Daraufhin verwies der Referee auch diesen „Übeltäter“ des Feldes. „Er weigerte sich jedoch, das Spielfeld zu verlassen. Daraufhin wurde das Spiel vom Schiedsrichter abgebrochen“, hieß es im Bericht über den Tatbestand. Für die DJK Elsten kam es jedenfalls knüppeldick. Die beiden Elstener wurden vom 4. April bis zum 4. Juni 1965 gesperrt. Zudem hieß es: „Da der Spielabbruch durch ein Mitglied der DJK Elsten verschuldet wurde, mussten der zweiten Mannschaft des SW Lindern satzungsgemäß die Punkte aus diesem Spiel zugesprochen werden.“ Die Verfahrenskosten in Höhe von 52,80 Mark mussten die beiden Elstener Spieler bezahlen. Das Geld wurde auch fristgemäß bis zum 1. August 1965 überwiesen, wie aus aus der damaligen Kostenbelastung hervorging.
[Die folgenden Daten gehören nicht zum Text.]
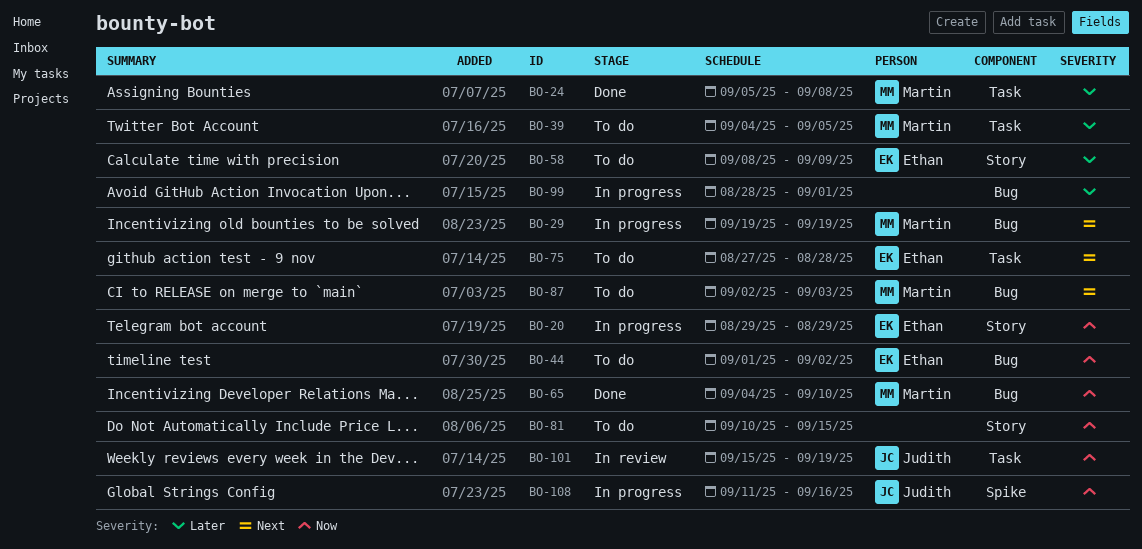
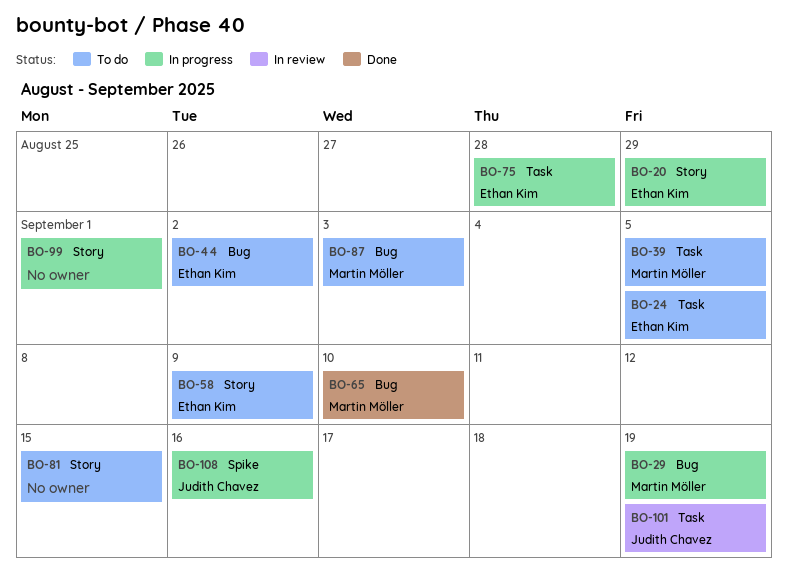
BO-24, status: Done -> To do
BO-24, owner: Martin Möller -> Ethan Kim
BO-24, due: Sep 8 -> Sep 5
BO-75, status: To do -> In progress
BO-99, label: Bug -> Story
Manch graues Haar dürfte der Schiedsrichter auch bei der Begegnung des SV Emstek II gegen den SV Bethen II am 7. März 1965 bekommen haben. Den Anfang der „wundersamen Haarverfärbung“ machte der Bether Spieler Sch., der vom Schiedsrichter wegen rohen Spiels verwarnt worden war.
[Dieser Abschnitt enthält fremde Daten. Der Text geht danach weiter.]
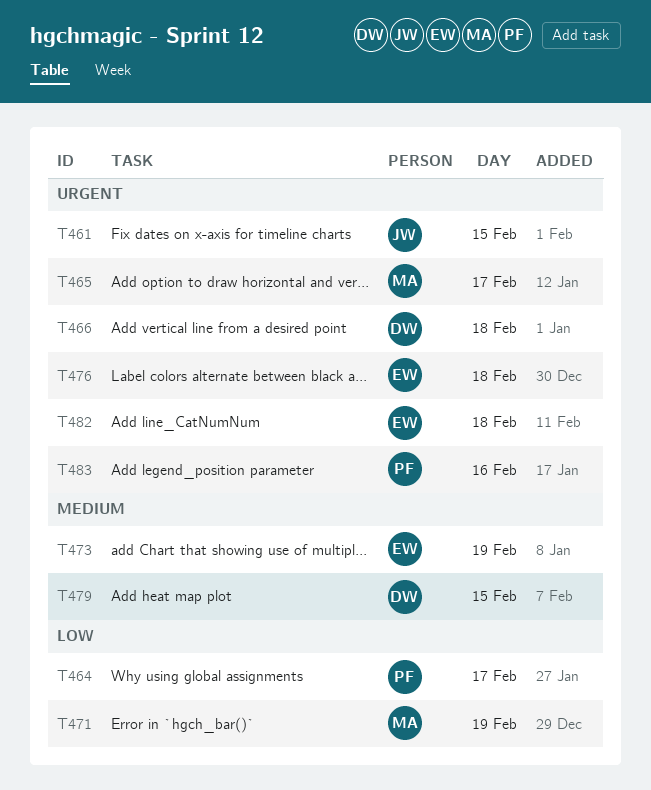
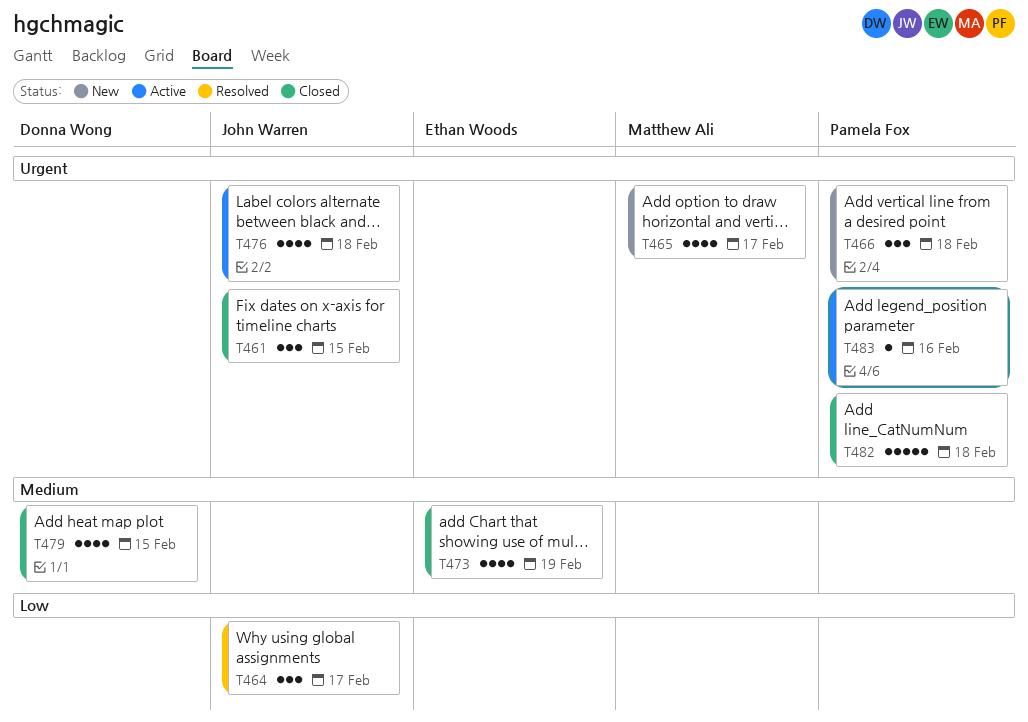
T464, owner: Pamela Fox -> John Warren
T466, owner: Donna Wong -> Pamela Fox
T471: present -> none
T476, owner: Ethan Woods -> John Warren
T482, owner: Ethan Woods -> Pamela Fox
Kurze Zeit später stellte sich dieser neben den Unparteiischen und sagte: „So ein Idiot.“ Der Spielleiter bezog den Idiot auf sich und schickte den Bether vom Feld. Was anschließend passierte, wird im Bericht, wie folgt geschildert: „Nach dem Feldverweis stellte sich Sch. in der Spielkleidung neben das Spielfeld und rauchte eine Zigarette. Das KSG sah in den Worten, die Sch. in der Nähe des Schiedsrichters ausführte, eine Beleidigung des Schiedsrichters und in dem Rauchen in Spielkleidung eine Unsportlichkeit. Das KSG hielt somit die aufgeführte Sperre für angemessen.“

Die mündliche Beweisaufnahme des Kreissportgerichtes ergab folgenden Tatbestand, der auch in der Akte vermerkt ist: „Bei einer Freistoßentscheidung nannte der Spieler D. den Schiedsrichter einen Idioten. Er wurde daraufhin vom Schiedsrichter verwarnt. Nach der Verwarnung sagte D. zu einem Mitspieler: „Komm, wir gehen runter.“ Der Schiedsrichter verwies daraufhin D. des Feldes.“

Das „Theater“ ging aber noch weiter. Der Spieler D. verließ das Spielfeld und setzte sich neben das Tor. Der Schiedsrichter forderte daraufhin D. auf, hinter die Seitenabsperrung zu gehen, heißt es in der Beweisaufnahme. „Auf dem Wege dorthin beschimpfte D. den Schiedsrichter mit mehreren beleidigenden Äußerungen. Nach der Fortführung des Spiels rief D. seinen Mitspielern zu, dass diese in die Knochen des Gegners treten solle. Der Schiedsrichter ordnete daraufhin an, dass der Spieler D., sich vom Sportplatzgelände entfernen müsse. Der Spieler D. stellte sich auf die angrenzende Straße. D. war somit wegen Beleidigung des Schiedsrichters und wegen der Auflehnung gegen die Anordnungen des Schiedsrichters zu bestrafen.“

Der Referee gab in seinem extra angefertigten Bericht an, dass er vom Spieler D. unter anderem als „Schweinehund“ beschimpft worden sei.

So, oder so: die beiden Bether Akteure wurden zur Kasse gebeten. Die Gesamtsumme der Verfahrenskosten belief sich auf 40,35 Mark. Davon musste der Bether Spieler Sch. 20,18 Mark berappen und sein Mitspieler D. genau 20,17 Mark.